Editorial

O que virá dos EUA?

Crédito:  Brendan Smialowski And Jim Watson/AFP

Carlos José Marques: "O embate Biden/Trump quase pode representar a luta do bem contra o mal" (Crédito: Brendan Smialowski And Jim Watson/AFP)

Por Carlos José Marques

Trump e Biden estão confirmando nas prévias seus esmagadores favoritismos partidários entre republicanos e democratas e, mais do que o repeteco das eleições passadas, há quatro anos, o mundo se pergunta, ficando perturbado, sobre o que pode sair das urnas na nova peleja. O Biden alquebrado, com sinais de decrepitude que incomoda, mas uma economia que gira a seu favor, seria para os espectadores de fora a alternativa mais digerível, de um continuísmo que ao menos impede o avanço das ideias tresloucadas do opositor. Trump, todos sabem, todos viram, é o retrato bem-acabado da insanidade administrativa sem limites.
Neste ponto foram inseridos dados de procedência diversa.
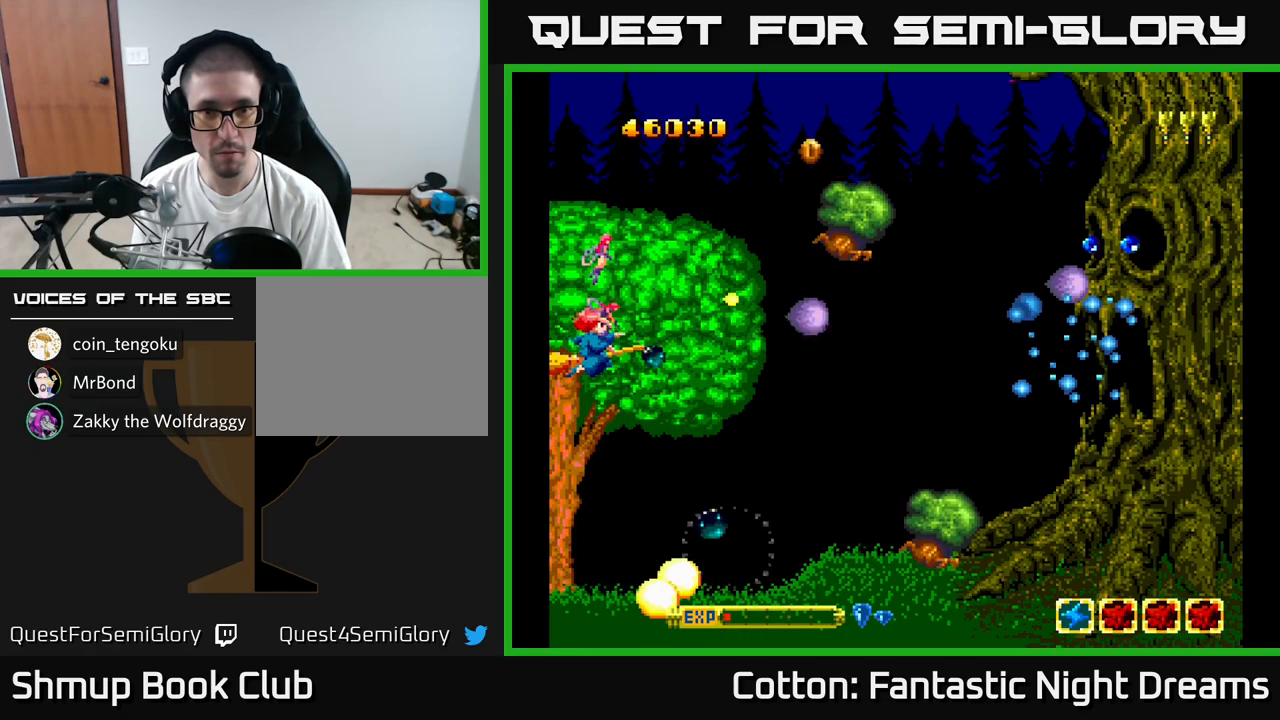
{"buttons": ["B", "Y"], "right_stick": "center", "events": [[117, "DPAD_UP", "down"], [334, "DPAD_UP", "up"]]}
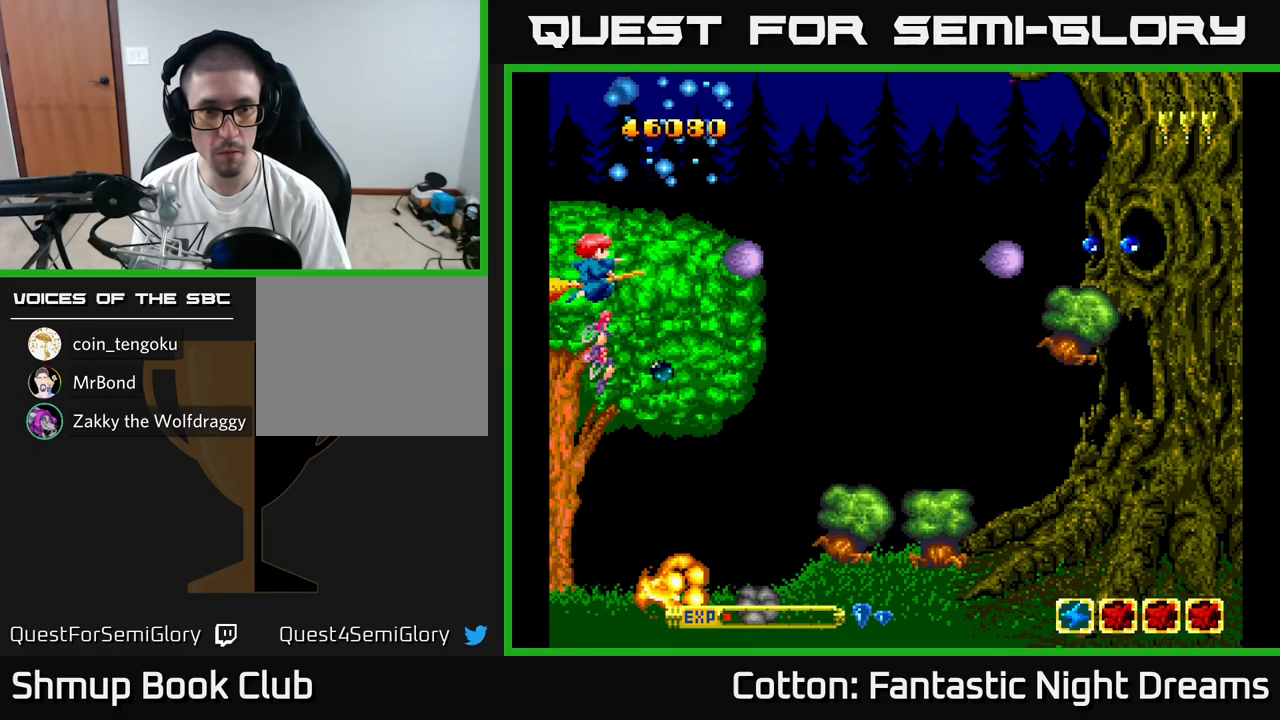
{"buttons": ["B", "Y"], "right_stick": "center", "events": []}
Com cerca de treze processos criminais nas costas, acusações assombrosas que vão de assédio a desvio de documentos sigilosos da Casa Branca, ele é, em última análise, um anarquista que pode e quer colocar o planeta de ponta-cabeça.

Incrementará, com certeza, os movimentos xenófobos, prometendo retomar a construção dos muros para impedir imigrações. Acirrará ainda mais os conflitos internacionais que hoje pautam perigosamente as relações internacionais e, igualmente importante, ao menos para os brasileiros: vai ampliar suas retaliações e cessar eventuais acordos comerciais de interesse mútuo, devido à clara oposição que faz ao governo daqui atualmente no comando do Planalto. Em outras palavras: Trump encarna a soma completa de todos os males. E não se trata de mera percepção. Os fatos estão postos. O embate Biden/Trump quase pode representar a luta do bem contra o mal. A corrida é apertada. Os índices de aprovação de ambos seguem lado a lado. As primárias ainda não terminaram oficialmente, estamos a meses das convenções democratas e republicanas, mas o confronto eleitoral entre os dois se aproxima e o que deverá definir a vitória de um deles será, principalmente, os rumos futuros da economia interna. Por enquanto, nesse pormenor, ainda ponto para Biden, embora nada garanta que assim permanecerá.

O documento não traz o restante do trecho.